Since the requirement of state product licences has been mostly abolished (exceptions e.g. in the case of medicines or chemicals), marketers are generally and primordially responsible for establishing that safety requirements were complied with through retrospective random checks. These requirements have been rewritten in the PrSG so that a product may be marketed only if it does not endanger the safety and health of users and third parties at all, or only to a slight extent, as long as it is used in a normal and reasonably foreseeable way. This results in a harmonisation, not just with EU law, but also with the PrHG.
The Statute lists particular hazardous circumstances which the marketer must make allowance for in order to render this general safety definition more specific. In particular, it must be borne in mind that a product is also used by especially vulnerable groups of people (e.g. children, people with handicaps or older people), should this be foreseeable. Another circumstance is the useful life-cycle of a product. If there is no clear indication on a given product as to the period in which it can be safely used, an estimation of its most probable life-cycle is made and relied on in order to determine the time period during which sufficient safety must be guaranteed by the marketers. This can lead to the situation where the safety of the product must continue to be guaranteed even after expiry of the general ten-year statute of limitation in product liability law. Consequently, manufacturers of products without a recognisably or evident limited life-cycle (such as tools, garden or electrical appliances, bicycles, etc) should specify the maximum life-cycle during which product safety is guaranteed on the product itself.

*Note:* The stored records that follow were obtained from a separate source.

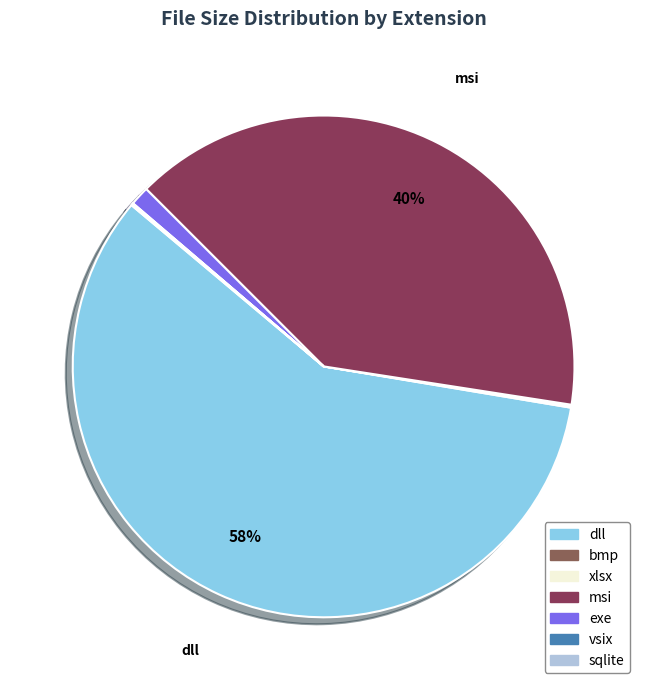

Which has a higher value, exe or dll?

dll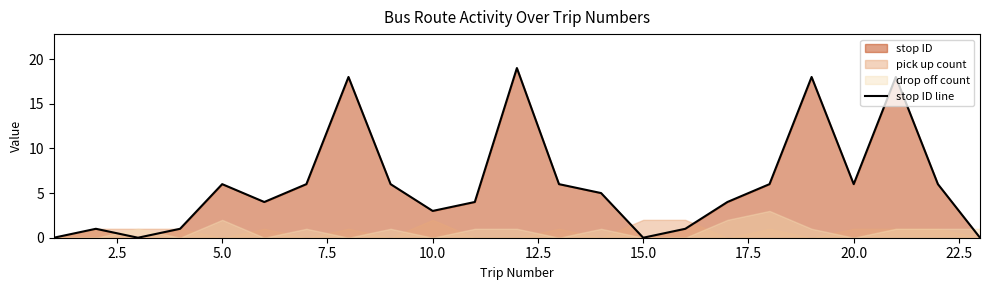

What is the sum of all values?

138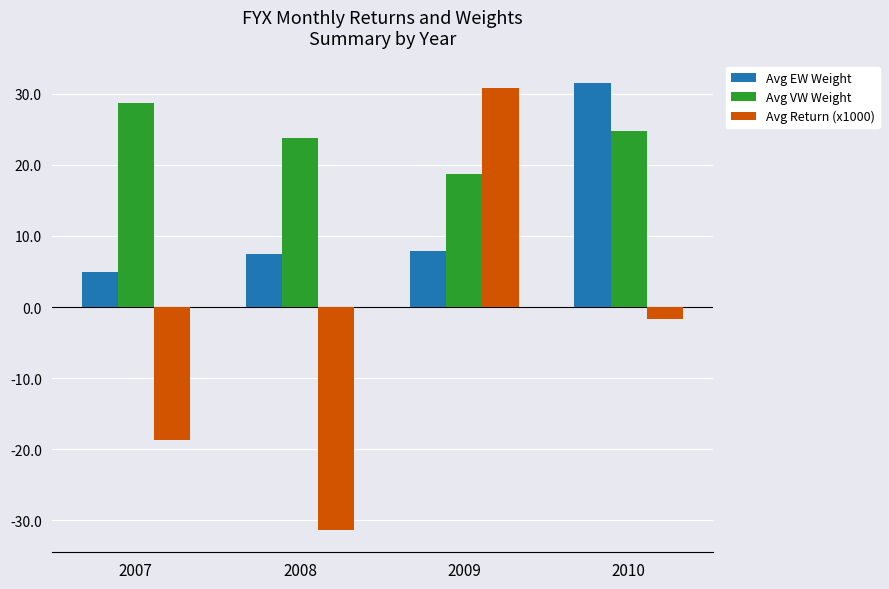

What is the difference between the maximum and minimum values in the Avg EW Weight series?

26.7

Furthermore, the act also regulates the presentation and description of products. In particular, the layout and labelling, warning and safety notices, as well as use and operation instructions must correspond to the specific risk potential of a product. Statements or information in advertising or PR campaigns may also not convey a false picture of the risk potential or induce anyone to risky use of the goods.
In the case of products that are intended for consumers or which could “under reasonable foreseeable conditions” also be used by consumers, so-called post-market obligations are imposed on manufacturers or importers also after distribution. During the indicated or assumed life-cycle of a given product, they must take suitable measures to recognise and avert risks (for example, by withdrawal, recall or warning) and to enable clear tracing of the products throughout the entire product value chain. Complaints regarding the safety of a product must be carefully checked and random tests conducted if need be. In addition, the enforcement authorities must be informed if the manufacturer or another distributor has reasons to believe that its product represents a risk for safety or health. Commerce and retailers must also cooperate in monitoring the products and take suitable measures for cooperation with manufacturers and importers. Moreover, the PrSG also applies to companies which use products in rendering their services (e.g. cosmetics studios, gyms, hotels, etc).
If an official check reveals that the safety requirements have not been complied with, the further distribution of a product can, among other sanctions, be prohibited and, if necessary, the population can be warned. In addition, the PrSG also contains criminal provisions for the intentional or negligent distribution of products which do not comply with the safety requirements and, as a result, endanger the health or safety of other people.
With the entry into force of the PrSG, products which meet the requirements according to previous law, but not the requirements according to the new law, may still be distributed in Switzerland up to 31 December 2011. Futhermore, every manufacturer, importer or dealer must create the conditions enabling compliance with the post-market obligations by 31 December 2011.